Dalil Larangan Mengkijing dan Membangun di Atas Kubur
Dasar utama hukum ini adalah hadis sahih yang secara eksplisit melarang praktik tersebut:
Hadis Riwayat Muslim (Larangan Mengapur, Duduk, dan Membangun)
Dari Jabir radhiyallahu 'anhu, beliau berkata:
نَهَى رَسُولُ اللَّهِ صلى الله عليه وسلم أَنْ يُجَصَّصَ الْقَبْرُ وَأَنْ يُقْعَدَ عَلَيْهِ وَأَنْ يُبْنَى عَلَيْهِ
"Rasulullah ﷺ melarang untuk mengapur (menyemen/melabur) kubur, duduk di atasnya, dan membangun (bangunan) di atasnya."
(HR. Muslim No. 970)
Hadis Riwayat Tirmidzi (Larangan Menulis)
Hadis lain yang diriwayatkan oleh Tirmidzi menambahkan larangan menulis di atasnya:
وَعَنْ جَابِرٍ قَالَ نَهَى رَسُولُ اللّٰهِ صَلَّى اللّٰهُ عَلَيْهِ وَسَلَّمَ أَنْ يُجَصَّصَ الْقَبْرُ وَأَنْ يُكْتَبَ عَلَيْهِ
"Dari Jabir, ia berkata: Rasulullah ﷺ melarang untuk mengapur (menyemen/melabur) kubur dan menulis di atasnya."

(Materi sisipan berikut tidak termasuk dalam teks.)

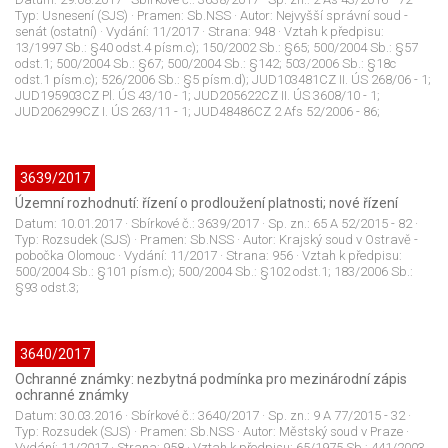
Typ:
Usnesení (SJS)
· Pramen:
Sb.NSS
· Autor:
Nejvyšší správní soud -
senát (ostatní)
· Vydání:
11/2017
· Strana:
948
· Vztah k předpisu:
13/1997 Sb.: §40 odst.4 písm.c); 150/2002 Sb.: §65; 500/2004 Sb.: §57
odst.1; 500/2004 Sb.: §67; 500/2004 Sb.: §142; 503/2006 Sb.: §18c
odst.1 písm.c); 526/2006 Sb.: §5 písm.d); JUD103481CZ II. ÚS 268/06 - 1;
JUD195903CZ Pl. ÚS 43/10 - 1; JUD205622CZ II. ÚS 3608/10 - 1;
JUD206299CZ I. ÚS 263/11 - 1; JUD48486CZ 2 Afs 52/2006 - 86;
3639/2017
Územní rozhodnutí: řízení o prodloužení platnosti; nové řízení
Datum:
10.01.2017
· Sbírkové č.:
3639/2017
· Sp. zn.:
65 A 52/2015 - 82
·
Typ:
Rozsudek (SJS)
· Pramen:
Sb.NSS
· Autor:
Krajský soud v Ostravě -
pobočka Olomouc
· Vydání:
11/2017
· Strana:
956
· Vztah k předpisu:
500/2004 Sb.: §101 písm.c); 500/2004 Sb.: §102 odst.1; 183/2006 Sb.:
§93 odst.3;
3640/2017
Ochranné známky: nezbytná podmínka pro mezinárodní zápis
ochranné známky
Datum:
30.03.2016
· Sbírkové č.:
3640/2017
· Sp. zn.:
9 A 77/2015 - 32
·
Typ:
Rozsudek (SJS)
· Pramen:
Sb.NSS
· Autor:
Městský soud v Praze
·
Vydání:
11/2017
· Strana:
958
· Vztah k předpisu:
65/1975 Sb.; 441/2003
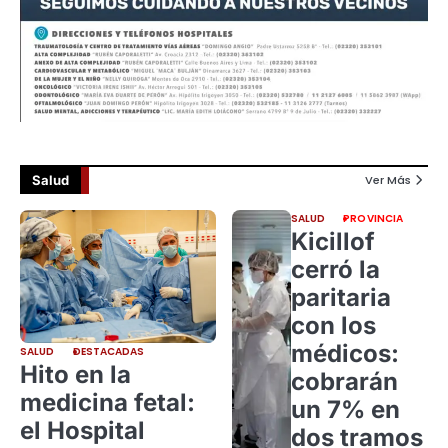
Salud
Ver Más
SALUD
PROVINCIA
Kicillof
cerró la
paritaria
con los
médicos:
SALUD
DESTACADAS
Hito en la
cobrarán
medicina fetal:
un 7% en
el Hospital
dos tramos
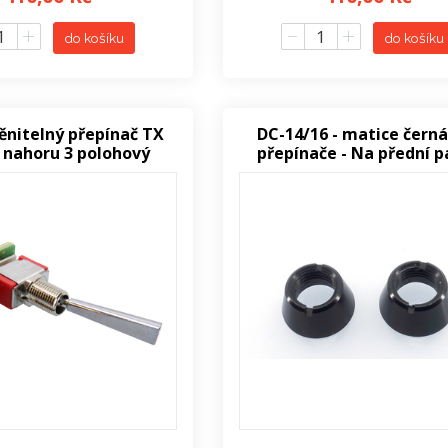
do košíku
do košíku
ěnitelný přepínač TX
DC-14/16 - matice černá
 nahoru 3 polohový
přepínače - Na přední p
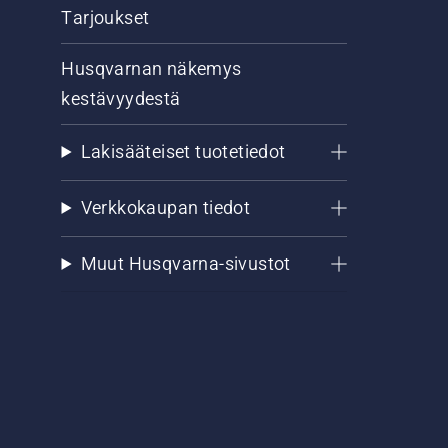
Tarjoukset
Husqvarnan näkemys
kestävyydestä
Lakisääteiset tuotetiedot
Verkkokaupan tiedot
Muut Husqvarna-sivustot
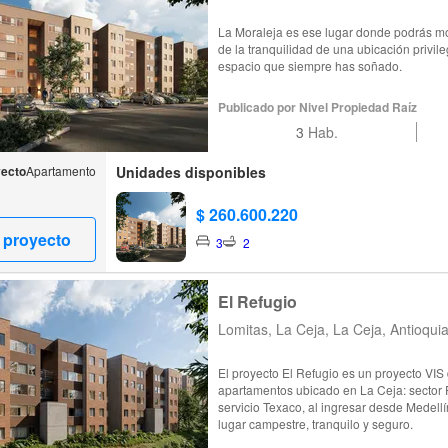
La Moraleja es ese lugar donde podrás mov
de la tranquilidad de una ubicación privil
espacio que siempre has soñado.
Publicado por Nivel Propiedad Raíz
3
Hab.
yecto
Apartamento
Unidades disponibles
$ 260.600.220
 proyecto
3
2
El Refugio
Lomitas, La Ceja, La Ceja, Antioqui
El proyecto El Refugio es un proyecto V
apartamentos ubicado en La Ceja: sector F
servicio Texaco, al ingresar desde Medellí
lugar campestre, tranquilo y seguro.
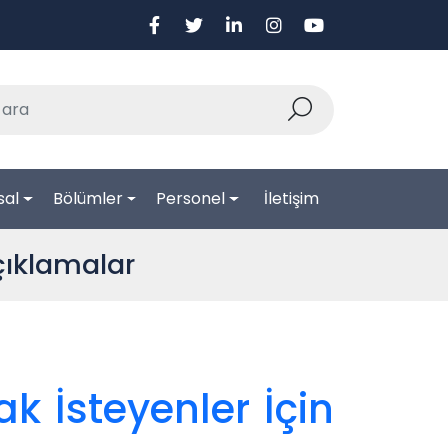
sal
Bölümler
Personel
İletişim
çıklamalar
k İsteyenler İçin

(HR. Tirmidzi, dan beliau mensahihkannya)
Pendapat Empat Imam Mazhab
Hukum mengkijing dikategorikan oleh para ulama mazhab, meskipun dengan tingkatan hukum yang berbeda:
1. Mazhab Syafi'i (Imam Asy-Syafi'i)
* Hukum Asal: Makruh jika dilakukan di atas tanah milik pribadi dan tidak mengurangi hak orang lain.
* Hukum di Pemakaman Umum: Haram jika dilakukan di pemakaman umum (tanah wakaf), karena mengurangi lahan dan melanggar hak umum.
* Pengecualian: Sebagian ulama Syafi'iyah membolehkan (mubah) membangun kubah/cungkup pada makam para Nabi, Aulia, atau ulama besar dengan tujuan untuk memuliakan, memudahkan ziarah, atau melindungi makam.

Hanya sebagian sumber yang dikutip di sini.